The laser device could sniff bags travelling along a conveyor belt and instantly alert security personnel if it detects explosive vapours from a passing object, such as a suitcase.
The device could replace intrusive airport security checks such as pat downs and full body scans and bomb sniffer dogs, UNSW said.
According to Harb, the device uses mirrors to repeatedly pass through the vapour in a “figure-of-eight” path, which provides a more accurate measurement.
“We can measure the components of TNT very clearly, down to the tiny sub-millitorr pressures, in other words in the parts per billion range in atmosphere,” Harb said in his interview with Uniken.
Harb expected that it would take two years of testing and calibrating the prototype – to detect “unique signatures of other substances and different types of explosives” – before it’s ready for commercial use.

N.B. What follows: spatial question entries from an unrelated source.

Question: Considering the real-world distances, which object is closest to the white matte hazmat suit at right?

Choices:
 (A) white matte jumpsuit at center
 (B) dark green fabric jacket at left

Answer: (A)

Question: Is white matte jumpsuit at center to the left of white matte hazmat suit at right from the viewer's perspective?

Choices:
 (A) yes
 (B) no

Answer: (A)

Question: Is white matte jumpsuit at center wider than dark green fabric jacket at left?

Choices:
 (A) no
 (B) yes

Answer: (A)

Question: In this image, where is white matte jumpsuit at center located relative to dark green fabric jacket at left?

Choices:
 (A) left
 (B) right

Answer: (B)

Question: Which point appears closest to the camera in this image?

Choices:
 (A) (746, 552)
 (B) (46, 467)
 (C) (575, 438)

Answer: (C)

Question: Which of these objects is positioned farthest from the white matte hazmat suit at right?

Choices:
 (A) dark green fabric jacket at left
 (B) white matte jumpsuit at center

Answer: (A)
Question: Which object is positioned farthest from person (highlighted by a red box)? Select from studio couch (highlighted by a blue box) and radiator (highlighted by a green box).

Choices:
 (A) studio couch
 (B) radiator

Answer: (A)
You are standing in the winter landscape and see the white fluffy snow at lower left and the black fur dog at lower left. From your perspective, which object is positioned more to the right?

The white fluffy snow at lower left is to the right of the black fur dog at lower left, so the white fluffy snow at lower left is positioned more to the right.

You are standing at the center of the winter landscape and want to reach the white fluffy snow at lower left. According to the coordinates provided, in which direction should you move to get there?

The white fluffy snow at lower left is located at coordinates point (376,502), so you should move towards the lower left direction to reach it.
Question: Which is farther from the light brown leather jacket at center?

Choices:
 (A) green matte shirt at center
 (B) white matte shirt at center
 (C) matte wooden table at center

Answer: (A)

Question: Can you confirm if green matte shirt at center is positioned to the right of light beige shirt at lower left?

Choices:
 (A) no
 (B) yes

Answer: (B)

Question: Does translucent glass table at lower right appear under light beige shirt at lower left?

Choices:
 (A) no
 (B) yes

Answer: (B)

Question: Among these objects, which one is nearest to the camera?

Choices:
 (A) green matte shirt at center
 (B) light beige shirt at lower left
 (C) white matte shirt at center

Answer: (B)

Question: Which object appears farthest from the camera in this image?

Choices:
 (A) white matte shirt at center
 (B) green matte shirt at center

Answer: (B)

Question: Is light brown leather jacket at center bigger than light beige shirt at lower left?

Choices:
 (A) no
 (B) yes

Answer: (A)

Harb and his team at UNSW began working on the device in 2005 when they were asked by the Australian Federal Police to create a machine that could assist with forensic investigations and detect explosive residue at crime scenes.
Harb said police wanted a machine that could work around-the-clock to “identify the actual type of explosive and check every suitcase passing on a conveyor belt”, which is something that sniffer dogs can’t do.
Harb and his team, Scientia Professor Ian Peterson and research associates Dr Toby Boyson and Dr Abhijit Kallapur, developed the device after receiving a grant from the Australian Research Council in 2009.